而刚才,宵月拿着炎火玉那架势,就跟拿着路边随手捡起来砸人的石头一样。

    已经砸损了三块,手中的,是第四块。

    灵石,宵月是不缺的。

    显然,顾泽之也是这么想,眉峰微蹙。

    宵月更是气得笑了起来:“我人称千械门散财童子,我缺你那点灵石?我今天就要听见她趴下喊我祖宗!否则,就等着那女魔头回来把她当贡品送给荒神吧!”

    千械门散财童子——

    苏纯谨:“你、你是……”

    “我本姓傅,名宵月。林家家主是我娘,千械门阁主是我爹。”宵月冷冷一笑,“别以为就她一个人有个好爹!”

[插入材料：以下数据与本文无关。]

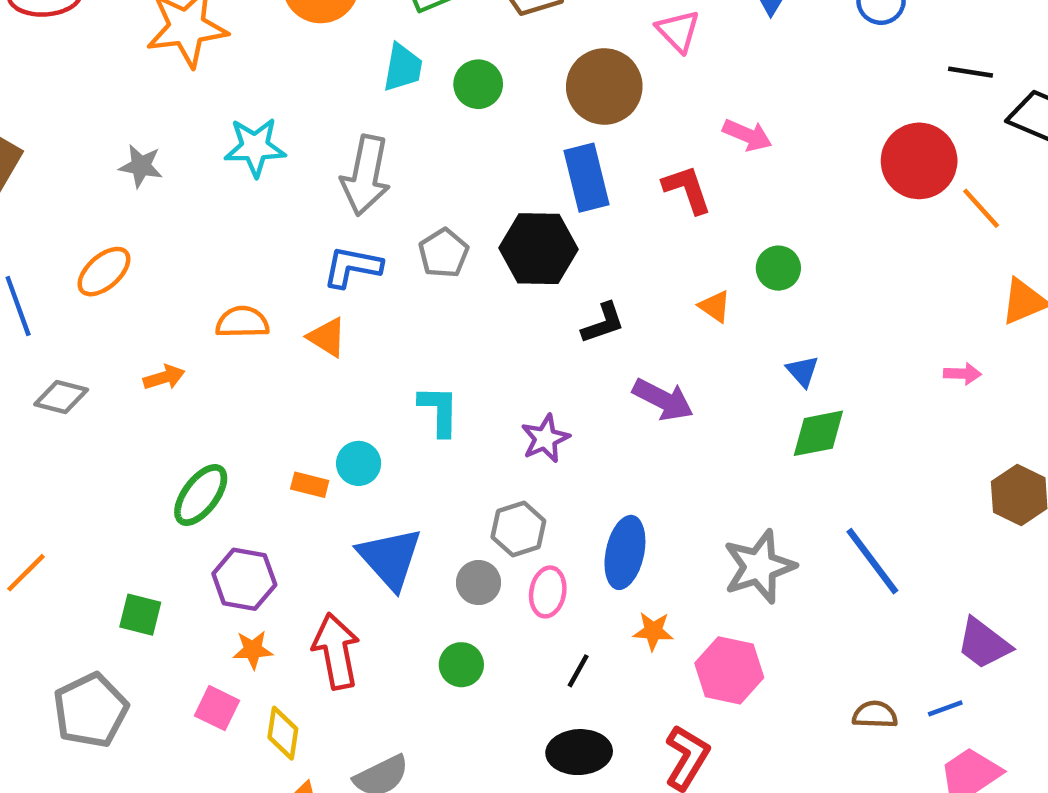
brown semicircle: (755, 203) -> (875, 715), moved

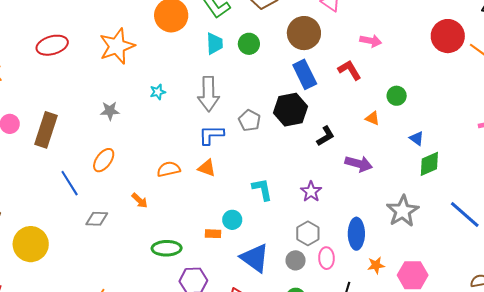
cyan star: (255, 147) -> (158, 92), size x0.6
orange arrow: (164, 377) -> (140, 201), turned 72
green ellipse: (201, 495) -> (167, 248), turned 64
gray star: (759, 567) -> (403, 211), moved

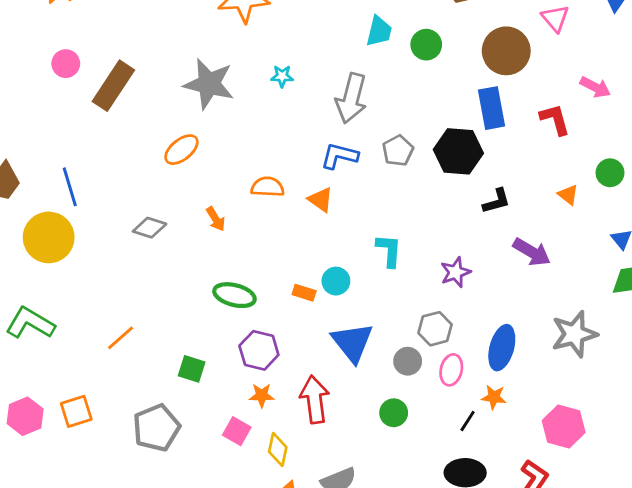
gray star: (110, 111) -> (209, 84), size x1.8
blue line: (70, 183) -> (70, 187), moved
orange star: (376, 265) -> (494, 397), moved

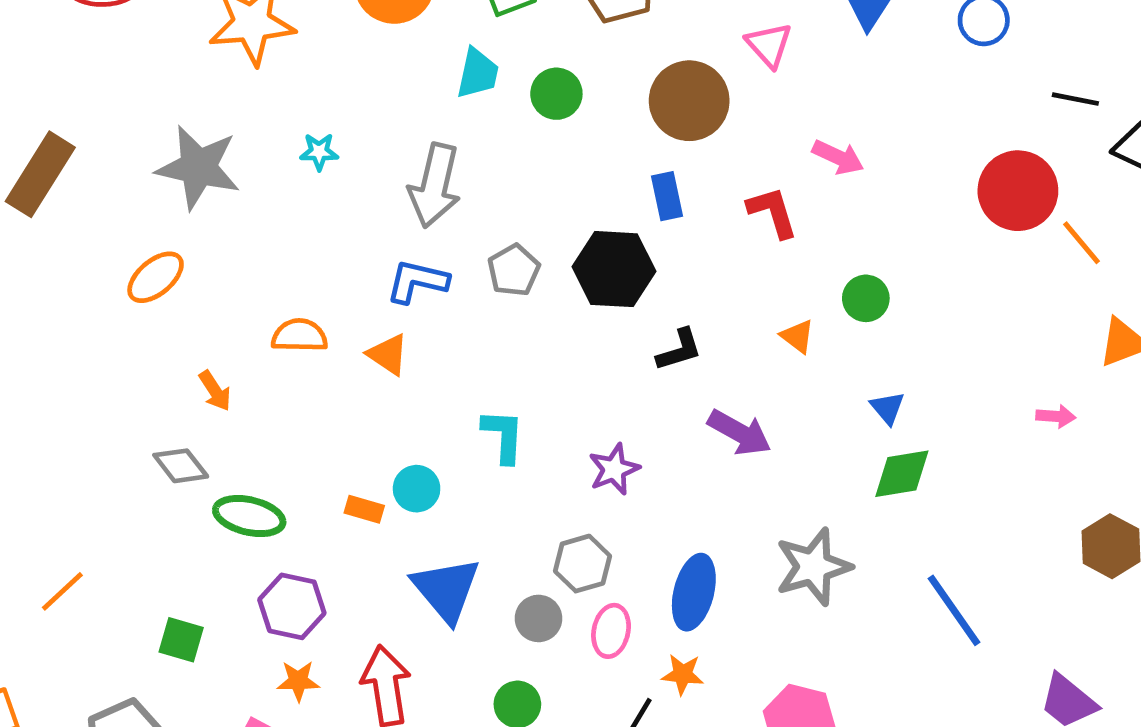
blue rectangle: (491, 108) -> (667, 196), size x0.7
gray diamond: (150, 228) -> (181, 466), moved, turned 36

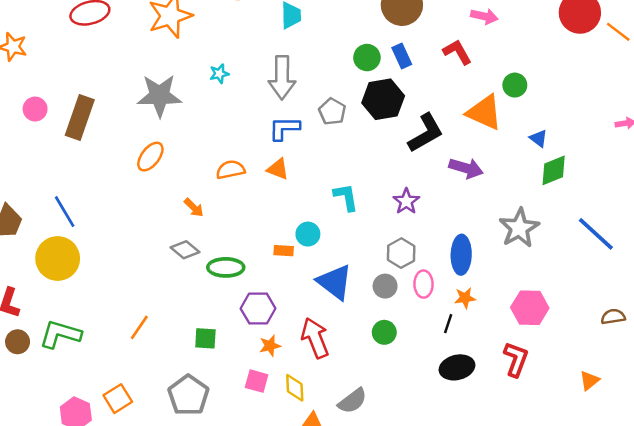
green circle: (556, 94) -> (367, 58), moved
orange triangle: (797, 336) -> (484, 112), size x2.0
black L-shape: (679, 350) -> (426, 133), size x1.6

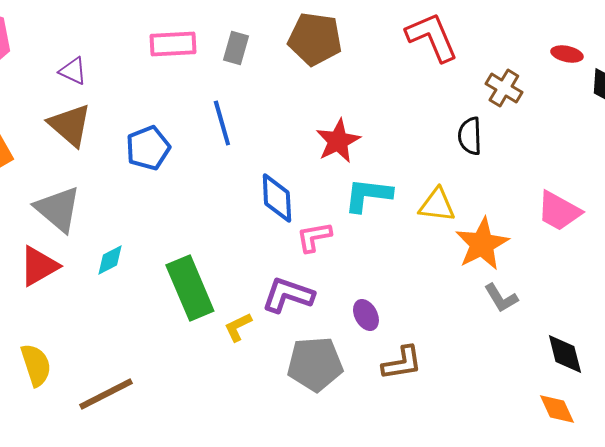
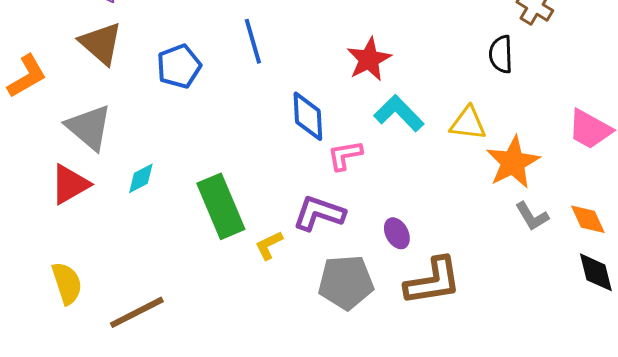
cyan L-shape: (368, 195) -> (399, 113), turned 39
brown L-shape: (402, 363) -> (433, 281), size x1.4
orange diamond: (557, 409) -> (588, 219), moved

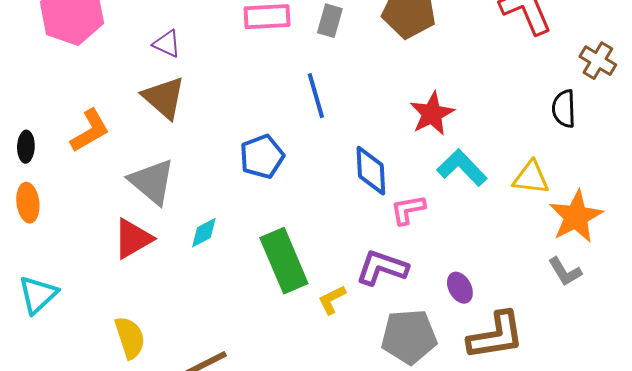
blue pentagon: (179, 66) -> (262, 157), moved
gray L-shape: (532, 216) -> (565, 272), moved

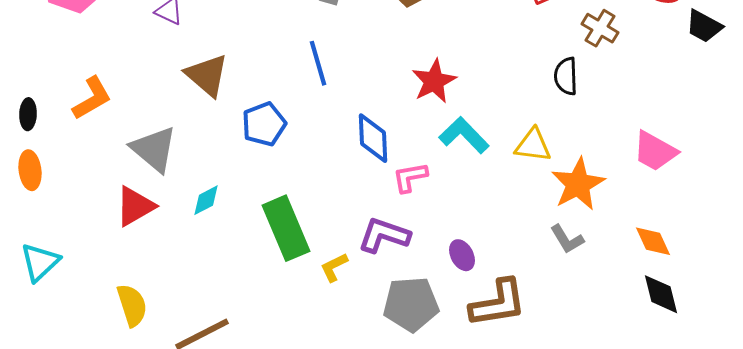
brown triangle: (164, 98) -> (207, 75), moved

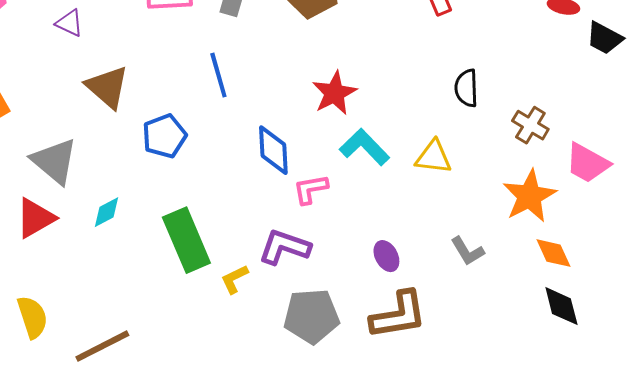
brown cross: (600, 28) -> (530, 125), moved
pink trapezoid: (655, 151) -> (587, 163), moved
orange star: (578, 184) -> (529, 196), moved
purple ellipse: (462, 255) -> (386, 256), moved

    若说当今修真界最金贵的年青一代的领军人物,当属傅宵月。

    背靠一世家,也是最有钱的林家和一天下第一炼器门派千械门。

    谁跟她不对付,那就是跟灵石和法器不对付——巧的是,往往有脑子的人应该都不会做出这样错误的选择。

    苏纯谨深吸一口气,转向李扶莺:“师妹,道歉。”

    “大师兄——!”

    “听话!”

    “大师兄你明明最疼我了,我都这样了,你怎么忍心让我受这屈辱,呜呜呜……”

    苏纯谨被她哭声扰得头疼。

    但李扶莺见大师兄兼情郎来了,又在短时间内受了极大地刺激,哪里听得进去苏纯谨的话?

    苏纯谨越劝,她哭得越凶。

    苏纯谨不堪其烦,一咬牙:“傅姑娘,若是在下代替师妹完成你的要求,可否高抬贵手,救我师妹一命?”

    宵月沉吟:“……你们师兄妹的关系那么好?”

    李扶莺抢答:“等河阳秘境历练结束后,苏家会向我爹提亲的!”

    宵月:“我要是没记错,你大师兄跟温家的姑娘是有婚约在先?”

    李扶莺似乎就等着她这句话,也不哭了。

    趾高气昂地冲温莎扬起下巴:“温家那短命鬼早死了!难道还要我大师兄为她守身如玉不成?”

    温莎冷静地接下李扶莺的挑衅。

    顾泽之却突然开口:“温家灭门到现今,有半年多了吧?时间真久啊。”

    温莎忍笑。

    她合理怀疑顾泽之在阴阳怪气,并且……大概也不需要证据。

    除了李扶莺和苏纯谨,其他人都抿嘴笑了起来。

    宵月:“既然如此,你们是准道侣,那你确实可以替代你师妹。不过,在下非常讨厌渣男贱女的行为。所以,你要跪下喊我三声祖宗,我才会救她,怎么样?”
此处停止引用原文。